### ABOUT THIS TASK
The full set of lines below has to be written out again exactly.

*** Opening of SUPPLIED DATA ***

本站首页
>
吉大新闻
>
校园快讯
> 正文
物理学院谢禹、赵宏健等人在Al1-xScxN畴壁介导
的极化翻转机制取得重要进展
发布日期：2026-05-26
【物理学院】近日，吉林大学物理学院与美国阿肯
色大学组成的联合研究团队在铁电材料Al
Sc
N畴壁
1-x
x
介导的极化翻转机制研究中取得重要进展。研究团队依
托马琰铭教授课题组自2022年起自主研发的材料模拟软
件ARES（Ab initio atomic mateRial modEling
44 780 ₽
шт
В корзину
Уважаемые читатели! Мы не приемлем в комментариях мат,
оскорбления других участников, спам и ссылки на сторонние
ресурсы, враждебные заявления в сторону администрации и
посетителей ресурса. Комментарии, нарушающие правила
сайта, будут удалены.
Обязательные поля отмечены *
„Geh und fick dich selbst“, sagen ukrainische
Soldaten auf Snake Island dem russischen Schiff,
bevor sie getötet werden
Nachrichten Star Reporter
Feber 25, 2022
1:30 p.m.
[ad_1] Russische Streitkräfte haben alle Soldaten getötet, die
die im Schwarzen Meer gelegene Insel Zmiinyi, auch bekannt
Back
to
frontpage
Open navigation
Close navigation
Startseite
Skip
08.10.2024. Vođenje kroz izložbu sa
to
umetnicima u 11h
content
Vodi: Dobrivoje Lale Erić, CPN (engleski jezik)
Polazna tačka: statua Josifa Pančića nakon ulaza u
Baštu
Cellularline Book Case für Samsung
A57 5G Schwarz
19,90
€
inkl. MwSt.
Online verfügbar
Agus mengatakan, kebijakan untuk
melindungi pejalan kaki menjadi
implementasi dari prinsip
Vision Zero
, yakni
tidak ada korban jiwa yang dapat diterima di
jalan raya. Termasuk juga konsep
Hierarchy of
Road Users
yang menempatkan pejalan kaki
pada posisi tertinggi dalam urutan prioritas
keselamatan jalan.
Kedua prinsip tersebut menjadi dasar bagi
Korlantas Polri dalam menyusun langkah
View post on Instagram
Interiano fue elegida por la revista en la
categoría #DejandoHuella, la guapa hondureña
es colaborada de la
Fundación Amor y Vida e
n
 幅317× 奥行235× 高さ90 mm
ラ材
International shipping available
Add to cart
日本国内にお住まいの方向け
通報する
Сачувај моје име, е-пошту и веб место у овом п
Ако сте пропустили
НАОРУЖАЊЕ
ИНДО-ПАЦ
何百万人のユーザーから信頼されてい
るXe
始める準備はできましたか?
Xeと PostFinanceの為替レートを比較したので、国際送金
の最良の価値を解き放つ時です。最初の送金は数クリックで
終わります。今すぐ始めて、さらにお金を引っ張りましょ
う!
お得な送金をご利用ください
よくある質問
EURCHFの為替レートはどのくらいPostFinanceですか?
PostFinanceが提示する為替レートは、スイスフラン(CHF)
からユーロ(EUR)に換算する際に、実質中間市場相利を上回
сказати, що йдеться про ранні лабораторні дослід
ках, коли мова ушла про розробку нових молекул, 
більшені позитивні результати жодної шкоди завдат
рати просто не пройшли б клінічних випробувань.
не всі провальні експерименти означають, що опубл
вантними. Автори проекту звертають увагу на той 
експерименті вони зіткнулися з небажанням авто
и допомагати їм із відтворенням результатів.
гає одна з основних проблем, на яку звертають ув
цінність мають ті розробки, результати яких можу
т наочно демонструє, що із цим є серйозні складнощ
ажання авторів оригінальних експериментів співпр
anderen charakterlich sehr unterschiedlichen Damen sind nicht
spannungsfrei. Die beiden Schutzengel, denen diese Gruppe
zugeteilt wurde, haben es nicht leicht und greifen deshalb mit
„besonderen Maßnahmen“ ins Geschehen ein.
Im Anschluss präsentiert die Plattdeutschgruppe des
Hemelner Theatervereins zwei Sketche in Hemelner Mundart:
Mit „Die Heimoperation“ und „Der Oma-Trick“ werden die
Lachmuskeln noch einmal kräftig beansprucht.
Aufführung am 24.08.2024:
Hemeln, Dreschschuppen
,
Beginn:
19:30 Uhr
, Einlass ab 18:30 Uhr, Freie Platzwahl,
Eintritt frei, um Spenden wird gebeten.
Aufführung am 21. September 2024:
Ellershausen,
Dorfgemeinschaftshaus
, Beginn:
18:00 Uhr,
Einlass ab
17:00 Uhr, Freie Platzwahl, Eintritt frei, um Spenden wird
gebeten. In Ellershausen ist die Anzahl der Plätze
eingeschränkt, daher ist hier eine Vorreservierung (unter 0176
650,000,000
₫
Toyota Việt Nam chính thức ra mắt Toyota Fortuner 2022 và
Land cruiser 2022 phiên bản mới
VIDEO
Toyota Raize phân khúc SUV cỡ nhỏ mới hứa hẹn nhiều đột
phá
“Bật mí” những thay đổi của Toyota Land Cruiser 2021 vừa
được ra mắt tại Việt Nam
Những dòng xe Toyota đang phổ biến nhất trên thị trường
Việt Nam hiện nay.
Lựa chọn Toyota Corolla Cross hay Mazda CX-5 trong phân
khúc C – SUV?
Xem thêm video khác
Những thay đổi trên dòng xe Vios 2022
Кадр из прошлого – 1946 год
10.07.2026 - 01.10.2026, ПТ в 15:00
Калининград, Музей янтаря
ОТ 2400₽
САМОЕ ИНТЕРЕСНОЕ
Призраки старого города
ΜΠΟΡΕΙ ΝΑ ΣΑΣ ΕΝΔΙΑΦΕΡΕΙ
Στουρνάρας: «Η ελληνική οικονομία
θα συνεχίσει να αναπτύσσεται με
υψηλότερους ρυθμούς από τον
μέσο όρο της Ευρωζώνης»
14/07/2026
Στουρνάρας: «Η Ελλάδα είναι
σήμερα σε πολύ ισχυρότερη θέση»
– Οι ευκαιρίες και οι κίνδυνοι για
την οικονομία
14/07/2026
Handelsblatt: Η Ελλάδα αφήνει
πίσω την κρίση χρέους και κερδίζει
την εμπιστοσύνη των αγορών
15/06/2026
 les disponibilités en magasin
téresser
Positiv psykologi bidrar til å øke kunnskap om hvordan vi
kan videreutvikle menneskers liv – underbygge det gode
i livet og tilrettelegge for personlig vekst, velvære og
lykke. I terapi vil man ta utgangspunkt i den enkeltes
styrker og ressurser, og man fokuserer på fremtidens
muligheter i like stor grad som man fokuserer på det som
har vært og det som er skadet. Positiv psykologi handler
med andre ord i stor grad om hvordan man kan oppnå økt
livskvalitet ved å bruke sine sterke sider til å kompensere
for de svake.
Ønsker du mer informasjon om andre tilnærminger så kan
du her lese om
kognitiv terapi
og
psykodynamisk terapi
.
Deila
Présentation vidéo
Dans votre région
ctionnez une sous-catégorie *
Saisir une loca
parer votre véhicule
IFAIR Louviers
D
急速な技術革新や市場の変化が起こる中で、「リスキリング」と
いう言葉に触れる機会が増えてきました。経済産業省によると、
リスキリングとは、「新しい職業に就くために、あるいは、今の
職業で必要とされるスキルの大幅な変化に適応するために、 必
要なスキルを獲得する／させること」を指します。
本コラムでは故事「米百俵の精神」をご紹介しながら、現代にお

*** Close of SUPPLIED DATA ***

### TASK SOLUTION
本站首页
>
吉大新闻
>
校园快讯
> 正文
物理学院谢禹、赵宏健等人在Al1-xScxN畴壁介导
的极化翻转机制取得重要进展
发布日期：2026-05-26
【物理学院】近日，吉林大学物理学院与美国阿肯
色大学组成的联合研究团队在铁电材料Al
Sc
N畴壁
1-x
x
介导的极化翻转机制研究中取得重要进展。研究团队依
托马琰铭教授课题组自2022年起自主研发的材料模拟软
件ARES（Ab initio atomic mateRial modEling
44 780 ₽
шт
В корзину
Уважаемые читатели! Мы не приемлем в комментариях мат,
оскорбления других участников, спам и ссылки на сторонние
ресурсы, враждебные заявления в сторону администрации и
посетителей ресурса. Комментарии, нарушающие правила
сайта, будут удалены.
Обязательные поля отмечены *
„Geh und fick dich selbst“, sagen ukrainische
Soldaten auf Snake Island dem russischen Schiff,
bevor sie getötet werden
Nachrichten Star Reporter
Feber 25, 2022
1:30 p.m.
[ad_1] Russische Streitkräfte haben alle Soldaten getötet, die
die im Schwarzen Meer gelegene Insel Zmiinyi, auch bekannt
Back
to
frontpage
Open navigation
Close navigation
Startseite
Skip
08.10.2024. Vođenje kroz izložbu sa
to
umetnicima u 11h
content
Vodi: Dobrivoje Lale Erić, CPN (engleski jezik)
Polazna tačka: statua Josifa Pančića nakon ulaza u
Baštu
Cellularline Book Case für Samsung
A57 5G Schwarz
19,90
€
inkl. MwSt.
Online verfügbar
Agus mengatakan, kebijakan untuk
melindungi pejalan kaki menjadi
implementasi dari prinsip
Vision Zero
, yakni
tidak ada korban jiwa yang dapat diterima di
jalan raya. Termasuk juga konsep
Hierarchy of
Road Users
yang menempatkan pejalan kaki
pada posisi tertinggi dalam urutan prioritas
keselamatan jalan.
Kedua prinsip tersebut menjadi dasar bagi
Korlantas Polri dalam menyusun langkah
View post on Instagram
Interiano fue elegida por la revista en la
categoría #DejandoHuella, la guapa hondureña
es colaborada de la
Fundación Amor y Vida e
n
 幅317× 奥行235× 高さ90 mm
ラ材
International shipping available
Add to cart
日本国内にお住まいの方向け
通報する
Сачувај моје име, е-пошту и веб место у овом п
Ако сте пропустили
НАОРУЖАЊЕ
ИНДО-ПАЦ
何百万人のユーザーから信頼されてい
るXe
始める準備はできましたか?
Xeと PostFinanceの為替レートを比較したので、国際送金
の最良の価値を解き放つ時です。最初の送金は数クリックで
終わります。今すぐ始めて、さらにお金を引っ張りましょ
う!
お得な送金をご利用ください
よくある質問
EURCHFの為替レートはどのくらいPostFinanceですか?
PostFinanceが提示する為替レートは、スイスフラン(CHF)
からユーロ(EUR)に換算する際に、実質中間市場相利を上回
сказати, що йдеться про ранні лабораторні дослід
ках, коли мова ушла про розробку нових молекул, 
більшені позитивні результати жодної шкоди завдат
рати просто не пройшли б клінічних випробувань.
не всі провальні експерименти означають, що опубл
вантними. Автори проекту звертають увагу на той 
експерименті вони зіткнулися з небажанням авто
и допомагати їм із відтворенням результатів.
гає одна з основних проблем, на яку звертають ув
цінність мають ті розробки, результати яких можу
т наочно демонструє, що із цим є серйозні складнощ
ажання авторів оригінальних експериментів співпр
anderen charakterlich sehr unterschiedlichen Damen sind nicht
spannungsfrei. Die beiden Schutzengel, denen diese Gruppe
zugeteilt wurde, haben es nicht leicht und greifen deshalb mit
„besonderen Maßnahmen“ ins Geschehen ein.
Im Anschluss präsentiert die Plattdeutschgruppe des
Hemelner Theatervereins zwei Sketche in Hemelner Mundart:
Mit „Die Heimoperation“ und „Der Oma-Trick“ werden die
Lachmuskeln noch einmal kräftig beansprucht.
Aufführung am 24.08.2024:
Hemeln, Dreschschuppen
,
Beginn:
19:30 Uhr
, Einlass ab 18:30 Uhr, Freie Platzwahl,
Eintritt frei, um Spenden wird gebeten.
Aufführung am 21. September 2024:
Ellershausen,
Dorfgemeinschaftshaus
, Beginn:
18:00 Uhr,
Einlass ab
17:00 Uhr, Freie Platzwahl, Eintritt frei, um Spenden wird
gebeten. In Ellershausen ist die Anzahl der Plätze
eingeschränkt, daher ist hier eine Vorreservierung (unter 0176
650,000,000
₫
Toyota Việt Nam chính thức ra mắt Toyota Fortuner 2022 và
Land cruiser 2022 phiên bản mới
VIDEO
Toyota Raize phân khúc SUV cỡ nhỏ mới hứa hẹn nhiều đột
phá
“Bật mí” những thay đổi của Toyota Land Cruiser 2021 vừa
được ra mắt tại Việt Nam
Những dòng xe Toyota đang phổ biến nhất trên thị trường
Việt Nam hiện nay.
Lựa chọn Toyota Corolla Cross hay Mazda CX-5 trong phân
khúc C – SUV?
Xem thêm video khác
Những thay đổi trên dòng xe Vios 2022
Кадр из прошлого – 1946 год
10.07.2026 - 01.10.2026, ПТ в 15:00
Калининград, Музей янтаря
ОТ 2400₽
САМОЕ ИНТЕРЕСНОЕ
Призраки старого города
ΜΠΟΡΕΙ ΝΑ ΣΑΣ ΕΝΔΙΑΦΕΡΕΙ
Στουρνάρας: «Η ελληνική οικονομία
θα συνεχίσει να αναπτύσσεται με
υψηλότερους ρυθμούς από τον
μέσο όρο της Ευρωζώνης»
14/07/2026
Στουρνάρας: «Η Ελλάδα είναι
σήμερα σε πολύ ισχυρότερη θέση»
– Οι ευκαιρίες και οι κίνδυνοι για
την οικονομία
14/07/2026
Handelsblatt: Η Ελλάδα αφήνει
πίσω την κρίση χρέους και κερδίζει
την εμπιστοσύνη των αγορών
15/06/2026
 les disponibilités en magasin
téresser
Positiv psykologi bidrar til å øke kunnskap om hvordan vi
kan videreutvikle menneskers liv – underbygge det gode
i livet og tilrettelegge for personlig vekst, velvære og
lykke. I terapi vil man ta utgangspunkt i den enkeltes
styrker og ressurser, og man fokuserer på fremtidens
muligheter i like stor grad som man fokuserer på det som
har vært og det som er skadet. Positiv psykologi handler
med andre ord i stor grad om hvordan man kan oppnå økt
livskvalitet ved å bruke sine sterke sider til å kompensere
for de svake.
Ønsker du mer informasjon om andre tilnærminger så kan
du her lese om
kognitiv terapi
og
psykodynamisk terapi
.
Deila
Présentation vidéo
Dans votre région
ctionnez une sous-catégorie *
Saisir une loca
parer votre véhicule
IFAIR Louviers
D
急速な技術革新や市場の変化が起こる中で、「リスキリング」と
いう言葉に触れる機会が増えてきました。経済産業省によると、
リスキリングとは、「新しい職業に就くために、あるいは、今の
職業で必要とされるスキルの大幅な変化に適応するために、 必
要なスキルを獲得する／させること」を指します。
本コラムでは故事「米百俵の精神」をご紹介しながら、現代にお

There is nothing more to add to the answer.